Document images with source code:
⁂

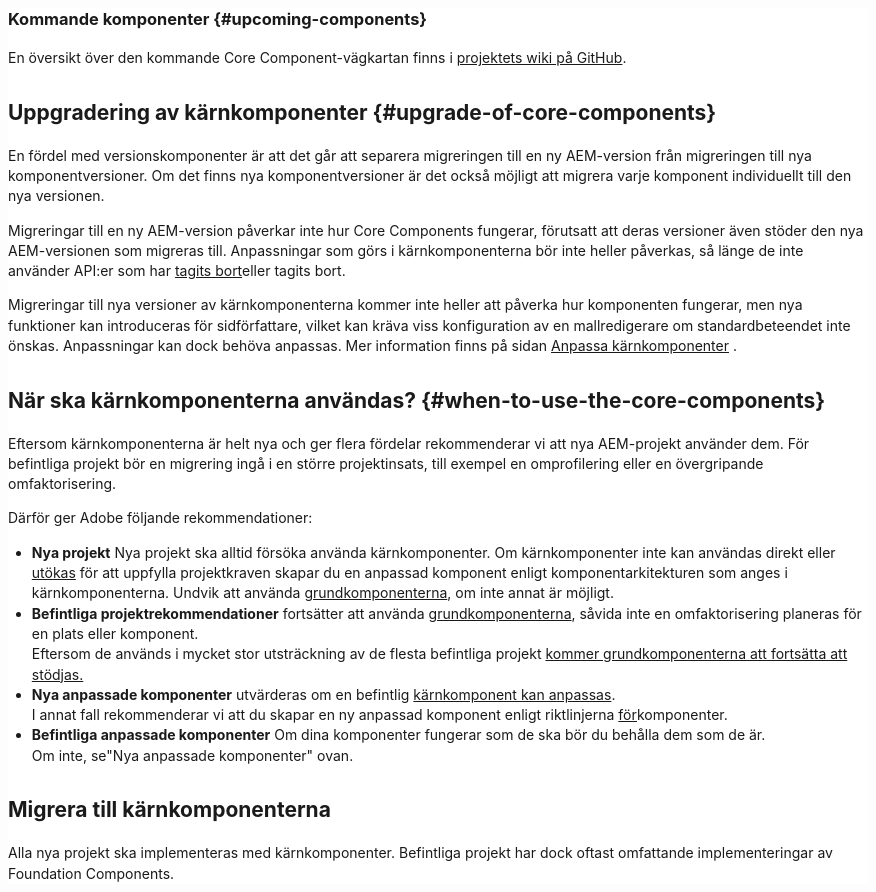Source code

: ### Kommande komponenter {#upcoming-components}

En översikt över den kommande Core Component-vägkartan finns i [projektets wiki på GitHub](https://github.com/adobe/aem-core-wcm-components/wiki/home).

## Uppgradering av kärnkomponenter {#upgrade-of-core-components}

En fördel med versionskomponenter är att det går att separera migreringen till en ny AEM-version från migreringen till nya komponentversioner. Om det finns nya komponentversioner är det också möjligt att migrera varje komponent individuellt till den nya versionen.

Migreringar till en ny AEM-version påverkar inte hur Core Components fungerar, förutsatt att deras versioner även stöder den nya AEM-versionen som migreras till. Anpassningar som görs i kärnkomponenterna bör inte heller påverkas, så länge de inte använder API:er som har [tagits bort](https://docs.adobe.com/content/help/en/experience-manager-cloud-service/release-notes/deprecated-removed-features.html)eller tagits bort.

Migreringar till nya versioner av kärnkomponenterna kommer inte heller att påverka hur komponenten fungerar, men nya funktioner kan introduceras för sidförfattare, vilket kan kräva viss konfiguration av en mallredigerare om standardbeteendet inte önskas. Anpassningar kan dock behöva anpassas. Mer information finns på sidan [Anpassa kärnkomponenter](customizing.md#upgrade-compatibility-of-customizations) .

## När ska kärnkomponenterna användas? {#when-to-use-the-core-components}

Eftersom kärnkomponenterna är helt nya och ger flera fördelar rekommenderar vi att nya AEM-projekt använder dem. För befintliga projekt bör en migrering ingå i en större projektinsats, till exempel en omprofilering eller en övergripande omfaktorisering.

Därför ger Adobe följande rekommendationer:

* **Nya projekt** Nya projekt ska alltid försöka använda kärnkomponenter. Om kärnkomponenter inte kan användas direkt eller [utökas](customizing.md) för att uppfylla projektkraven skapar du en anpassad komponent enligt komponentarkitekturen som anges i kärnkomponenterna. Undvik att använda [grundkomponenterna](#foundation-component-support), om inte annat är möjligt.
* **Befintliga projektrekommendationer** fortsätter att använda [grundkomponenterna](#foundation-component-support), såvida inte en omfaktorisering planeras för en plats eller komponent.\
   Eftersom de används i mycket stor utsträckning av de flesta befintliga projekt [kommer grundkomponenterna att fortsätta att stödjas.](#foundation-component-support)
* **Nya anpassade komponenter** utvärderas om en befintlig [kärnkomponent kan anpassas](customizing.md).\
   I annat fall rekommenderar vi att du skapar en ny anpassad komponent enligt riktlinjerna [för](guidelines.md)komponenter.
* **Befintliga anpassade komponenter** Om dina komponenter fungerar som de ska bör du behålla dem som de är.\
   Om inte, se&quot;Nya anpassade komponenter&quot; ovan.

## Migrera till kärnkomponenterna

Alla nya projekt ska implementeras med kärnkomponenter. Befintliga projekt har dock oftast omfattande implementeringar av Foundation Components.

⁂

Quote every line of the data word for word, leaving out the pictures.

Source code

: ### Kommande komponenter {#upcoming-components}

En översikt över den kommande Core Component-vägkartan finns i [projektets wiki på GitHub](https://github.com/adobe/aem-core-wcm-components/wiki/home).

## Uppgradering av kärnkomponenter {#upgrade-of-core-components}

En fördel med versionskomponenter är att det går att separera migreringen till en ny AEM-version från migreringen till nya komponentversioner. Om det finns nya komponentversioner är det också möjligt att migrera varje komponent individuellt till den nya versionen.

Migreringar till en ny AEM-version påverkar inte hur Core Components fungerar, förutsatt att deras versioner även stöder den nya AEM-versionen som migreras till. Anpassningar som görs i kärnkomponenterna bör inte heller påverkas, så länge de inte använder API:er som har [tagits bort](https://docs.adobe.com/content/help/en/experience-manager-cloud-service/release-notes/deprecated-removed-features.html)eller tagits bort.

Migreringar till nya versioner av kärnkomponenterna kommer inte heller att påverka hur komponenten fungerar, men nya funktioner kan introduceras för sidförfattare, vilket kan kräva viss konfiguration av en mallredigerare om standardbeteendet inte önskas. Anpassningar kan dock behöva anpassas. Mer information finns på sidan [Anpassa kärnkomponenter](customizing.md#upgrade-compatibility-of-customizations) .

## När ska kärnkomponenterna användas? {#when-to-use-the-core-components}

Eftersom kärnkomponenterna är helt nya och ger flera fördelar rekommenderar vi att nya AEM-projekt använder dem. För befintliga projekt bör en migrering ingå i en större projektinsats, till exempel en omprofilering eller en övergripande omfaktorisering.

Därför ger Adobe följande rekommendationer:

* **Nya projekt** Nya projekt ska alltid försöka använda kärnkomponenter. Om kärnkomponenter inte kan användas direkt eller [utökas](customizing.md) för att uppfylla projektkraven skapar du en anpassad komponent enligt komponentarkitekturen som anges i kärnkomponenterna. Undvik att använda [grundkomponenterna](#foundation-component-support), om inte annat är möjligt.
* **Befintliga projektrekommendationer** fortsätter att använda [grundkomponenterna](#foundation-component-support), såvida inte en omfaktorisering planeras för en plats eller komponent.\
   Eftersom de används i mycket stor utsträckning av de flesta befintliga projekt [kommer grundkomponenterna att fortsätta att stödjas.](#foundation-component-support)
* **Nya anpassade komponenter** utvärderas om en befintlig [kärnkomponent kan anpassas](customizing.md).\
   I annat fall rekommenderar vi att du skapar en ny anpassad komponent enligt riktlinjerna [för](guidelines.md)komponenter.
* **Befintliga anpassade komponenter** Om dina komponenter fungerar som de ska bör du behålla dem som de är.\
   Om inte, se&quot;Nya anpassade komponenter&quot; ovan.

## Migrera till kärnkomponenterna

Alla nya projekt ska implementeras med kärnkomponenter. Befintliga projekt har dock oftast omfattande implementeringar av Foundation Components.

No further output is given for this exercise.